Reliability means the system performs its intended function correctly and consistently over time. A system can be available (responding to requests) but unreliable (returning wrong data or losing writes).

Key Reliability Metrics¶

Metric	Definition	Formula
MTBF	Mean Time Between Failures	Total uptime / Number of failures
MTTR	Mean Time To Repair	Total downtime / Number of failures
Error Rate	Percentage of requests that fail	Failed requests / Total requests
Durability	Probability data survives over time	99.999999999% (11 nines for S3)

Reliability Patterns¶

Retries with Exponential Backoff¶

When a transient failure occurs, retry with increasing wait times to avoid overwhelming the target.

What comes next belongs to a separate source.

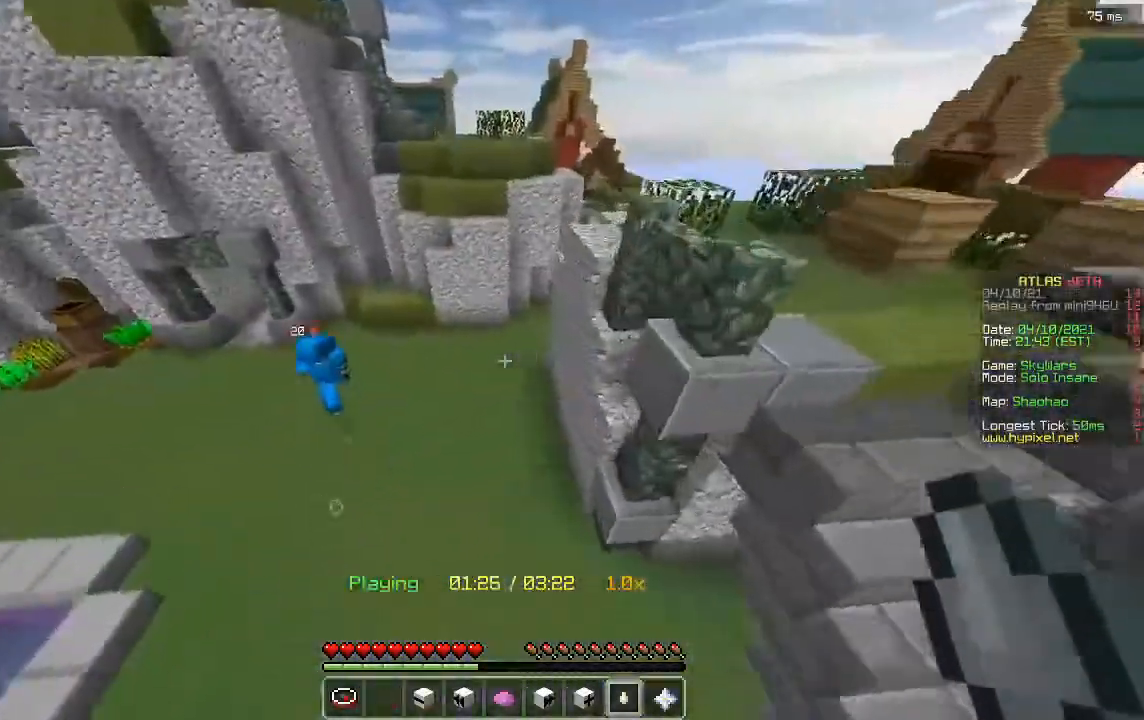
{"keys": ["a", "w"], "mouse": [], "events": []}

import java.util.function.Supplier;
import java.util.concurrent.ThreadLocalRandom;

public class RetryWithBackoff {
    private final int maxRetries;
    private final long initialDelayMs;
    private final long maxDelayMs;
    private final double jitterFactor;

    public RetryWithBackoff(int maxRetries, long initialDelayMs,
                             long maxDelayMs, double jitterFactor) {
        this.maxRetries = maxRetries;
        this.initialDelayMs = initialDelayMs;
        this.maxDelayMs = maxDelayMs;
        this.jitterFactor = jitterFactor;
    }

    public <T> T execute(Supplier<T> operation) throws Exception {
        Exception lastException = null;

        for (int attempt = 0; attempt <= maxRetries; attempt++) {
            try {
                return operation.get();
            } catch (TransientException e) {
                lastException = e;
                if (attempt < maxRetries) {
                    long delay = calculateDelay(attempt);
                    Thread.sleep(delay);
                }
            }
        }
        throw new RetriesExhaustedException(
            "Failed after " + (maxRetries + 1) + " attempts", lastException);
    }

    private long calculateDelay(int attempt) {
        long exponentialDelay = (long) (initialDelayMs * Math.pow(2, attempt));
        long boundedDelay = Math.min(exponentialDelay, maxDelayMs);

        // add jitter to prevent thundering herd
        double jitter = 1.0 + (ThreadLocalRandom.current().nextDouble() * 2 - 1) * jitterFactor;
        return (long) (boundedDelay * jitter);
    }
}

// Usage
RetryWithBackoff retry = new RetryWithBackoff(
    3,     // max retries
    100,   // initial delay: 100ms
    5000,  // max delay: 5s
    0.25   // 25% jitter
);

String result = retry.execute(() -> httpClient.call(serviceUrl));
// Delays: ~100ms, ~200ms, ~400ms (with jitter)

Circuit Breaker¶

Prevents cascading failures by stopping requests to a failing service.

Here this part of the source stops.